Exercise instructions |
Show each line of the entries below that contains the string "помещений", copied in full. Matches must have the same uppercase and lowercase letters.

Dataset entries |
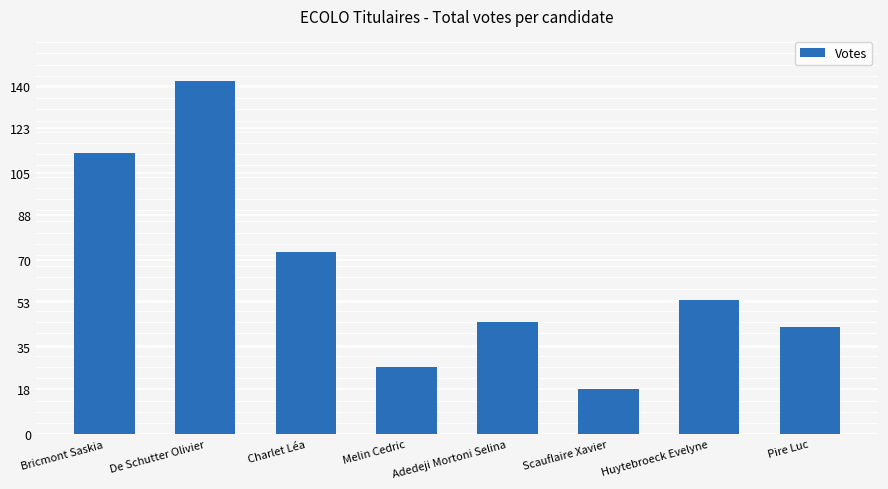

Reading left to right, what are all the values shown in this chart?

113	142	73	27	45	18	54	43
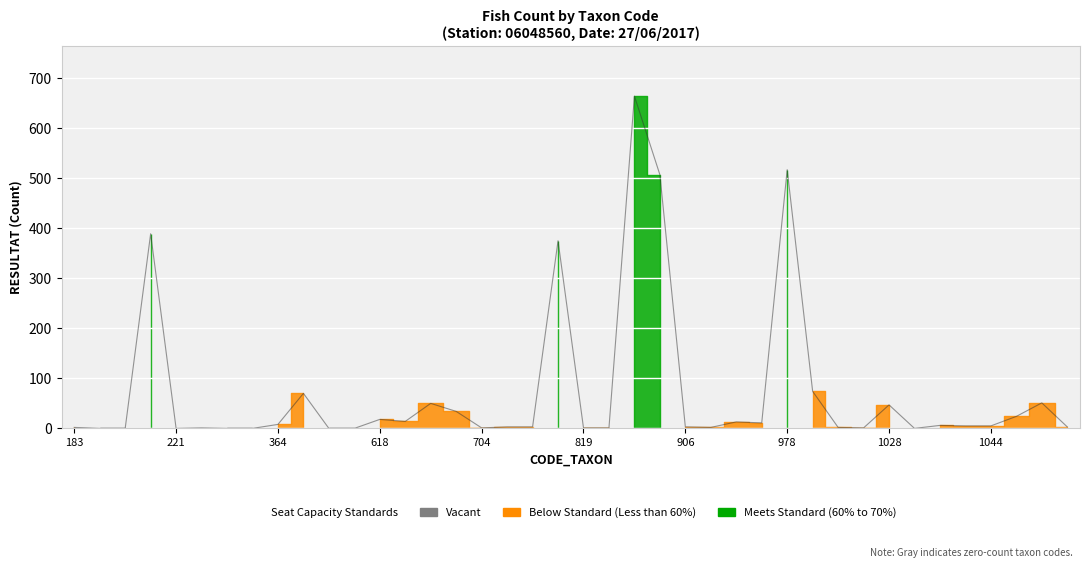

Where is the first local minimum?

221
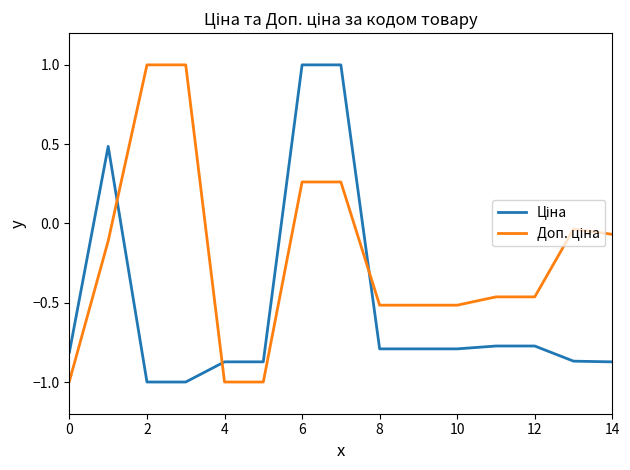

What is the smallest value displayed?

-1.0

--

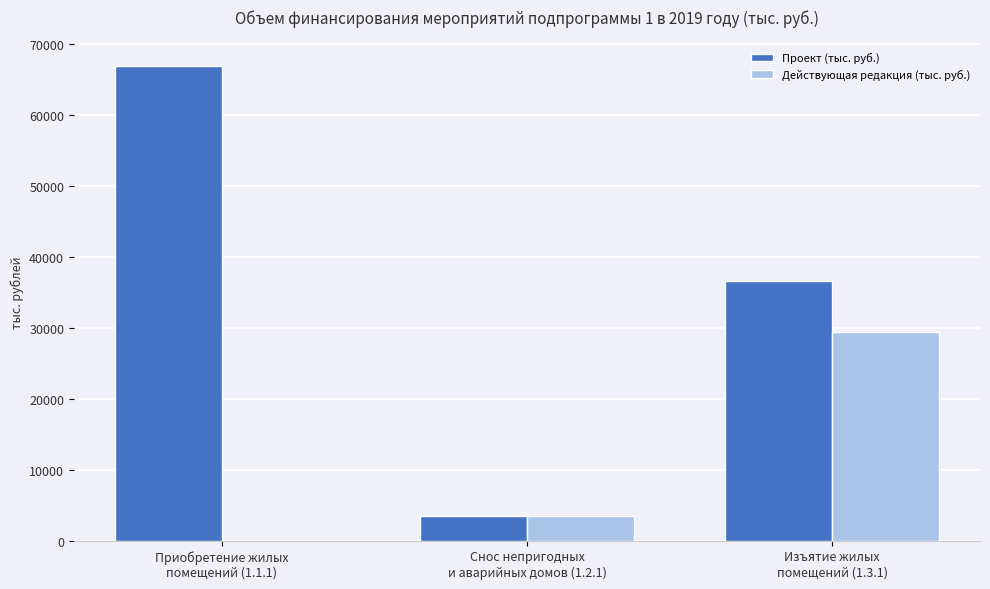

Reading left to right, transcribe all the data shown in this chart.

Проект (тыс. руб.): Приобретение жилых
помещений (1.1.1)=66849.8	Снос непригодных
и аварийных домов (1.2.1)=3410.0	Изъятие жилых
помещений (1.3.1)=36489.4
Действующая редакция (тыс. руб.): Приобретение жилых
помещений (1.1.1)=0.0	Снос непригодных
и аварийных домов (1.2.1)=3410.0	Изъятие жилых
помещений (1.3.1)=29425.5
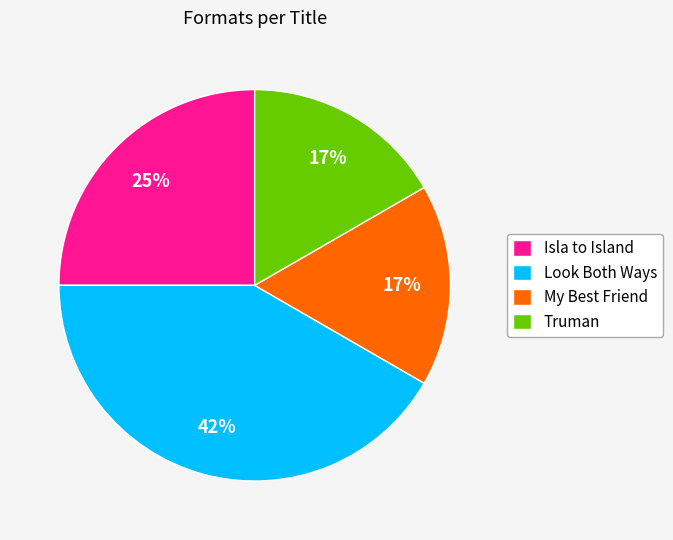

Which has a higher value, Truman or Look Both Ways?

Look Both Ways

Task response |
помещений (1.1.1)=66849.8	Снос непригодных
помещений (1.3.1)=36489.4
помещений (1.1.1)=0.0	Снос непригодных
помещений (1.3.1)=29425.5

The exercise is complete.